From Kentucky.com, Greg Kocher, 30 Oct 2011.
GEORGETOWN, KY — After 29 years of helping farm workers elsewhere in the state find steadier employment, a federally funded program is now available in 17 counties in Central and Eastern Kentucky.
Kentucky Farmworker Programs Inc., a non-profit organization, opened an office in Georgetown in August. Its goal is to help migrant and seasonal farm workers secure full-time employment through job training and other services.
The program is for legal, permanent U.S. residents of all races, said Vickie Hutcheson, executive director of the program, which is based in Bowling Green.
Most clients “are people who are born and raised here,” Hutcheson said. The program deals only with citizens who are in the United States legally.
People served by the program might not “look like the typical farm worker that we think of, you know, with overalls, maybe an older man,” said Evelyn Martinez, the employment and training specialist who meets with clients.

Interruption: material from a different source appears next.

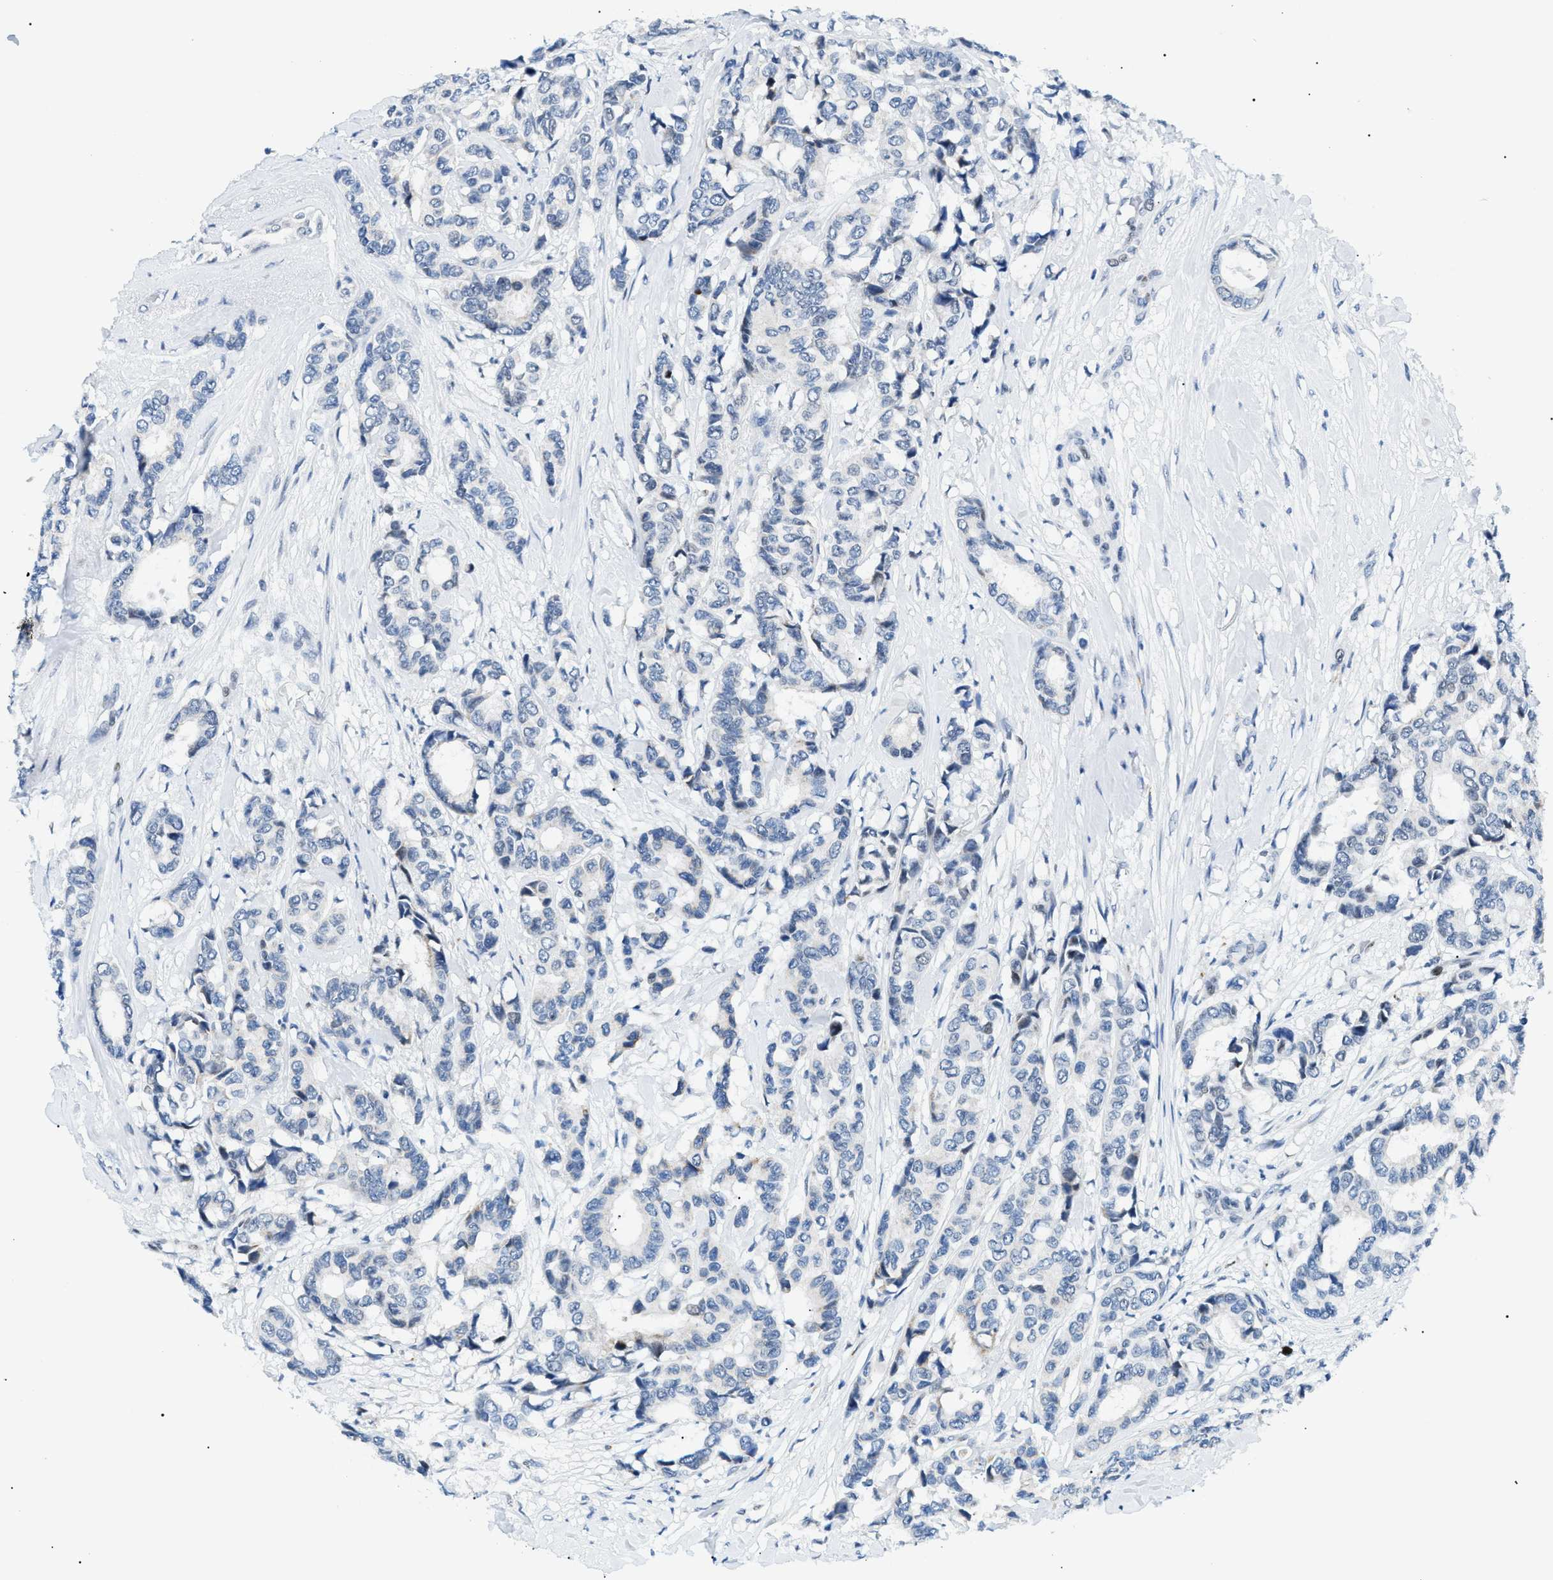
{"staining": {"intensity": "negative", "quantity": "none", "location": "none"}, "tissue": "breast cancer", "cell_type": "Tumor cells", "image_type": "cancer", "snomed": [{"axis": "morphology", "description": "Duct carcinoma"}, {"axis": "topography", "description": "Breast"}], "caption": "IHC image of human breast invasive ductal carcinoma stained for a protein (brown), which reveals no staining in tumor cells.", "gene": "SMARCC1", "patient": {"sex": "female", "age": 87}}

“They’re women, they’re men, they’re young, they’re old. They’re educated, and some are not educated,” Martinez said in her office at the Central Kentucky Job Center off West Main Street in Georgetown.

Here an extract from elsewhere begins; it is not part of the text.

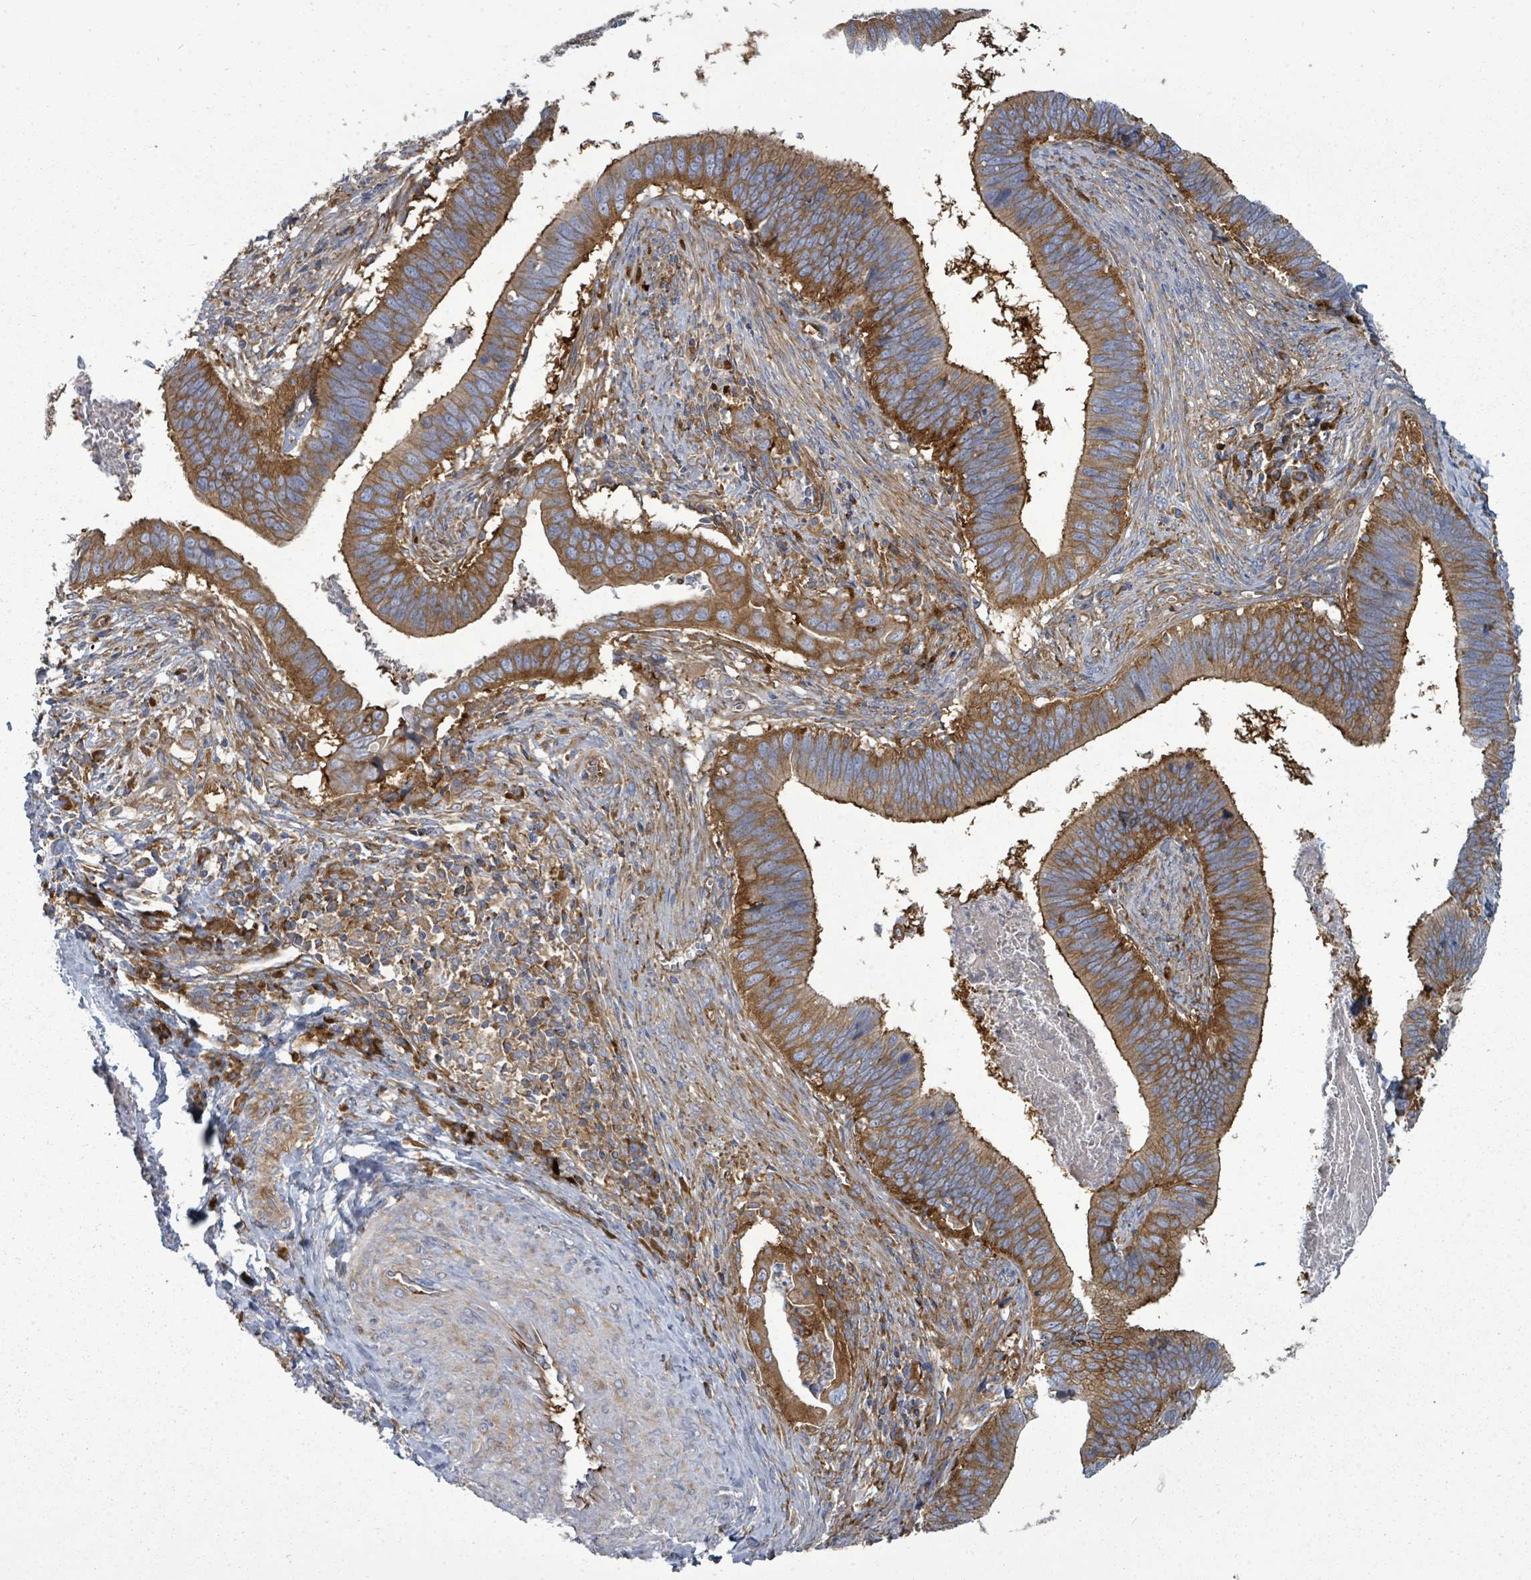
{"staining": {"intensity": "strong", "quantity": ">75%", "location": "cytoplasmic/membranous"}, "tissue": "cervical cancer", "cell_type": "Tumor cells", "image_type": "cancer", "snomed": [{"axis": "morphology", "description": "Adenocarcinoma, NOS"}, {"axis": "topography", "description": "Cervix"}], "caption": "Protein staining by immunohistochemistry (IHC) demonstrates strong cytoplasmic/membranous expression in approximately >75% of tumor cells in adenocarcinoma (cervical).", "gene": "EIF3C", "patient": {"sex": "female", "age": 42}}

Counties in her territory are Anderson, Bourbon, Boyle, Clark, Estill, Fayette, Franklin, Garrard, Harrison, Jessamine, Lincoln, Madison, Mercer, Nicholas, Powell, Scott and Woodford. She also will serve people from outside that area.
Incorporated in 1981, Kentucky Farmworker Programs has delivered services since 1982, but its presence has been confined primarily to Western Kentucky or to southern counties on or near the Tennessee border.
The program doesn’t have enough funding to cover the whole state, Hutcheson said, so offices are opened where it will help the most people land jobs.
The $1.2 million for the program comes from the U.S. Department of Labor, which administers the National Farmworker Jobs Program. The Labor Department does not consider working with horses as farm work, Hutcheson said.
But there was enough demand for the program to open an office in Central Kentucky.
The program’s name is something of a misnomer because it is geared to finding better-paying jobs in the agricultural sector or outside it. For example, the program tries to find “upgraded” or managerial positions on farms for people or entry-level jobs off farms.
“We put them in various positions,” Martinez said. “We work with any employer.”
Small businesses make up the majority of employers where people are placed. Recently, Martinez has placed people with a company that does janitorial work at Toyota Motor Manufacturing in Georgetown.
“I think, last year, we worked with 68 different employers, and 54 of those had employees of 10 or less,” Hutcheson said. “But we have worked with large employers, too.”
Applicants must have done farm work during the past 12 to 24 months. The work might have included harvesting crops, such as hay; milking cows; caring for livestock; cutting or stripping tobacco; or helping produce trees and garden products in a nursery.
They must have done farm work for 25 days or earned $800 from farm work. They also must meet poverty guidelines, and the income of a spouse is factored into that consideration.
Applicants are asked to take reading and math tests to assess their skills. Applicants also give Martinez permission to check their previous work experience.
“We have to call and verify that they have actually done the farm work,” she said. The total application process might take 30 minutes.
On-the-job training might be offered to some clients when the cost of that training can be underwritten by the program. The client is paid a wage by the employer, who is paid by the program for the cost of that training. Typical wages paid for clients in the program range from $8 to $13 an hour, Martinez said.
The program reimburses 50 percent of the wages paid by the employer for up to five months. The term of reimbursement varies, “depending on how hard the job is to learn,” Hutcheson said.
Once a person is placed in the job, Martinez will keep in contact with him or her and with the employer.
Employers are expected to keep the employees on even after the reimbursement contract ends, she said. “And they cannot decrease the wages after the contract runs out.”
Martinez has been making rounds throughout the region to let people know the program is available.
“There is money sitting here that I can use and help somebody with, but I have to find the people to help,” she said.